__TRY IT__:
If a line below contains the string "vector", copy it out.

__INPUT RECORDS__:

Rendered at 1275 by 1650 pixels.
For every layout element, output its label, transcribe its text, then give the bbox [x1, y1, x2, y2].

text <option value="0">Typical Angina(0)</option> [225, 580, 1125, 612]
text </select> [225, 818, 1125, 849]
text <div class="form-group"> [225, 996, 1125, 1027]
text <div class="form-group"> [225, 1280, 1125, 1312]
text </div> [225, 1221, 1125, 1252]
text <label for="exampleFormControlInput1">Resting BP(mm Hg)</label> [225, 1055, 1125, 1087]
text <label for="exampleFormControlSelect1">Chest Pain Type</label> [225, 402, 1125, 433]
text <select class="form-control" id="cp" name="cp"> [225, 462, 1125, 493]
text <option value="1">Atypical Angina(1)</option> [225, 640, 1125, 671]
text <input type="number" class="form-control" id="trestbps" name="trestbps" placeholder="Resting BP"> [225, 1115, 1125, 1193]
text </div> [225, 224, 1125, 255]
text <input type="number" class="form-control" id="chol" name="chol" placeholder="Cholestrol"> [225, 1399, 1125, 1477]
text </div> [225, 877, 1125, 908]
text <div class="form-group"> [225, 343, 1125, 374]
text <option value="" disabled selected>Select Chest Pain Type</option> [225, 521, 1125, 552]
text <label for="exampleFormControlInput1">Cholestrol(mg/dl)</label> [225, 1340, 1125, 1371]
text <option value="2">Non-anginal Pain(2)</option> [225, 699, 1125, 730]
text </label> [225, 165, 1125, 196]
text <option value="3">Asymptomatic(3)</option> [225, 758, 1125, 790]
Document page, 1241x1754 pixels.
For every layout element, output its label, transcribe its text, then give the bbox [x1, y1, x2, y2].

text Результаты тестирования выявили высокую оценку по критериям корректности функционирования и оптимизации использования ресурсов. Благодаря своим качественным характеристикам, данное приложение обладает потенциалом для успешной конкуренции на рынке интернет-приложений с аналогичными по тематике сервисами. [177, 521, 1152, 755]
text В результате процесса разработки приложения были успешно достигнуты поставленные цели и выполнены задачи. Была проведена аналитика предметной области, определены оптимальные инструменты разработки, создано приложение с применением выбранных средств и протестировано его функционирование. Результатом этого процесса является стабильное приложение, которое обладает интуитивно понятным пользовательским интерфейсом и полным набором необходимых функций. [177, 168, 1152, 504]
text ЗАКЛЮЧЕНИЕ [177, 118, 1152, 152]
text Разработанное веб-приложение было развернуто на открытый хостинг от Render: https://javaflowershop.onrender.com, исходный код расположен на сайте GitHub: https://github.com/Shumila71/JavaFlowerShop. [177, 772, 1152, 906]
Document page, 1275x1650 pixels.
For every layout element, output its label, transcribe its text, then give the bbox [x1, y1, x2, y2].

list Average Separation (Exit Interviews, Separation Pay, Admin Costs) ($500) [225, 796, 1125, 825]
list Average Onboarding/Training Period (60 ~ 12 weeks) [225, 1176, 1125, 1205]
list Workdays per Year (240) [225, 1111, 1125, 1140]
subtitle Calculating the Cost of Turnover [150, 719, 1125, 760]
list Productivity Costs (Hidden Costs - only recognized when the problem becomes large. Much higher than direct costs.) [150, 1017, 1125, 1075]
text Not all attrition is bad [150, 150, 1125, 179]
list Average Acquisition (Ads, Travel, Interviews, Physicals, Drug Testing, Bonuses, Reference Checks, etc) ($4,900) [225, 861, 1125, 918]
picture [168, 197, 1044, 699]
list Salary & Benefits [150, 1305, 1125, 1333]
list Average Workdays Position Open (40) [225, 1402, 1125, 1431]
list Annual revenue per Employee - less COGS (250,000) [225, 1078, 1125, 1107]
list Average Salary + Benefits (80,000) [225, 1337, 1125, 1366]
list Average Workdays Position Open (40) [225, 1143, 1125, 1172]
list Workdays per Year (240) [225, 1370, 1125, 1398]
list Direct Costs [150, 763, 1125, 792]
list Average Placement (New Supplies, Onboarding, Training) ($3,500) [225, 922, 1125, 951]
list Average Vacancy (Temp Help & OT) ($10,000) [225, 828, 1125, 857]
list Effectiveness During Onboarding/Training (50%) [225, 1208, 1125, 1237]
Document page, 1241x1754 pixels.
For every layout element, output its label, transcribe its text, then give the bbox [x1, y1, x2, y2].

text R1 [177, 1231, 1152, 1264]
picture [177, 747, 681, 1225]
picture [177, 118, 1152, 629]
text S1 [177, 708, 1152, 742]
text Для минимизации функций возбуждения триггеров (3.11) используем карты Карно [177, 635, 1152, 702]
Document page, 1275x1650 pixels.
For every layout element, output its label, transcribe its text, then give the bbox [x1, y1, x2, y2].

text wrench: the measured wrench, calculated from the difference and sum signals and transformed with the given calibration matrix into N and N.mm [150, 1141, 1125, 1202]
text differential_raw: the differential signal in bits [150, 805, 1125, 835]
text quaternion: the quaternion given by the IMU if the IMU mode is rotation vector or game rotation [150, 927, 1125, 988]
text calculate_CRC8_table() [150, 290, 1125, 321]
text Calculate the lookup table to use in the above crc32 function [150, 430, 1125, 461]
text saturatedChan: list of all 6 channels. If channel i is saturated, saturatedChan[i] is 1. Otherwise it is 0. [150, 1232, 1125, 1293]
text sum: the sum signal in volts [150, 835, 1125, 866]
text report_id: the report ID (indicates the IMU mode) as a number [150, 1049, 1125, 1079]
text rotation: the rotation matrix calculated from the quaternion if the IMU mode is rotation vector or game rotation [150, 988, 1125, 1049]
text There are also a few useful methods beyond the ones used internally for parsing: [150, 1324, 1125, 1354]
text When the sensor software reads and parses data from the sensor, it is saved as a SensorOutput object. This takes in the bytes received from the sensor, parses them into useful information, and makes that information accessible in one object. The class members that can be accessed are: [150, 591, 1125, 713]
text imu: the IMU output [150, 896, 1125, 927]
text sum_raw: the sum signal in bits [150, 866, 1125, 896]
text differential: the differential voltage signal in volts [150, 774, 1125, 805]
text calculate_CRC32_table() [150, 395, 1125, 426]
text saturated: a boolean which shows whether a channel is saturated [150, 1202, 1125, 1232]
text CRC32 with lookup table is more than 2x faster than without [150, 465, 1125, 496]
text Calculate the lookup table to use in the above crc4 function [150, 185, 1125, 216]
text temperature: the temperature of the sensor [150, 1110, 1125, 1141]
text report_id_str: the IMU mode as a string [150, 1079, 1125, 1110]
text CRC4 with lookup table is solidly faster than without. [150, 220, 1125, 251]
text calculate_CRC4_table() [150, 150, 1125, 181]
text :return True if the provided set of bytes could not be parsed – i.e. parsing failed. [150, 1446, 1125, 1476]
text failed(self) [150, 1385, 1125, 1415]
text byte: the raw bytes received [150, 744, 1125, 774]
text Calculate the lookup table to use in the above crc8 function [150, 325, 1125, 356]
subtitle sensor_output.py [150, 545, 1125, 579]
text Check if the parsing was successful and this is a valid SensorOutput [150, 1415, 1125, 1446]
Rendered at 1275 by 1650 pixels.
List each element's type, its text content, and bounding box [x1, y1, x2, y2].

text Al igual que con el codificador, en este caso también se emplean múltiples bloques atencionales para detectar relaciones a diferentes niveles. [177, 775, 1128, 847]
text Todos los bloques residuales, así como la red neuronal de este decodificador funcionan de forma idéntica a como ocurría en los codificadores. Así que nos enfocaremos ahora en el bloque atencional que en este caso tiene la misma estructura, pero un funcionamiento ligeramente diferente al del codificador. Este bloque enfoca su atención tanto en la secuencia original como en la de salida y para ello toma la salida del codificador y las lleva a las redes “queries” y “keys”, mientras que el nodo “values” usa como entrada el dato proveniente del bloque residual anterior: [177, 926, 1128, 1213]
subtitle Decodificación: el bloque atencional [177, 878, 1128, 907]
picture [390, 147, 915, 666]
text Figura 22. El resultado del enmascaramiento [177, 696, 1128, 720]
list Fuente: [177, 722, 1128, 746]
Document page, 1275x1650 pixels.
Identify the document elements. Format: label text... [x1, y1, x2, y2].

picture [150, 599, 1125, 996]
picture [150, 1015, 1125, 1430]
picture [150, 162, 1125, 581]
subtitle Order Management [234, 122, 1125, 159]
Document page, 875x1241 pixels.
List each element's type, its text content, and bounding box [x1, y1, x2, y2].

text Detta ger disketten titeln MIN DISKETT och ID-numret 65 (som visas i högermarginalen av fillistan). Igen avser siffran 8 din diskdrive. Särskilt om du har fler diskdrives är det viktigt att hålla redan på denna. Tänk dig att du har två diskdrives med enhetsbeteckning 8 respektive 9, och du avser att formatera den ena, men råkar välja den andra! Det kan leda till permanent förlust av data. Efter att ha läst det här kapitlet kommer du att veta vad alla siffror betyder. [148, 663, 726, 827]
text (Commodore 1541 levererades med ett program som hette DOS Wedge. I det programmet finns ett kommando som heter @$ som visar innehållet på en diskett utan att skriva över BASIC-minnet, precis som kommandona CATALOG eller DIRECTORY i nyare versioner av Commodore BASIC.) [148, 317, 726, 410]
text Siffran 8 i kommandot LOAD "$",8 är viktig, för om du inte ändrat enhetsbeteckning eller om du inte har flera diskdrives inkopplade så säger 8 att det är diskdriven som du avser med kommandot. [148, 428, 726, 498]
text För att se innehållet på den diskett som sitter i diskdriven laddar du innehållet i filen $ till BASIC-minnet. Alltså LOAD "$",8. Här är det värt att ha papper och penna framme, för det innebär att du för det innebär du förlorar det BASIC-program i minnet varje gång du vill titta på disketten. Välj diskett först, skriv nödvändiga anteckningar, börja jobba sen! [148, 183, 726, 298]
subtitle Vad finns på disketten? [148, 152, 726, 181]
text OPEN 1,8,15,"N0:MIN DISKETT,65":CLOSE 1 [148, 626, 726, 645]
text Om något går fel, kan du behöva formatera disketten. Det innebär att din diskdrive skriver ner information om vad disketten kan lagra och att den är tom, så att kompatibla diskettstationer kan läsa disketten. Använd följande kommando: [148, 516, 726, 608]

__EXERCISE SOLUTION__:
text quaternion: the quaternion given by the IMU if the IMU mode is rotation vector or game rotation [150, 927, 1125, 988]
text rotation: the rotation matrix calculated from the quaternion if the IMU mode is rotation vector or game rotation [150, 988, 1125, 1049]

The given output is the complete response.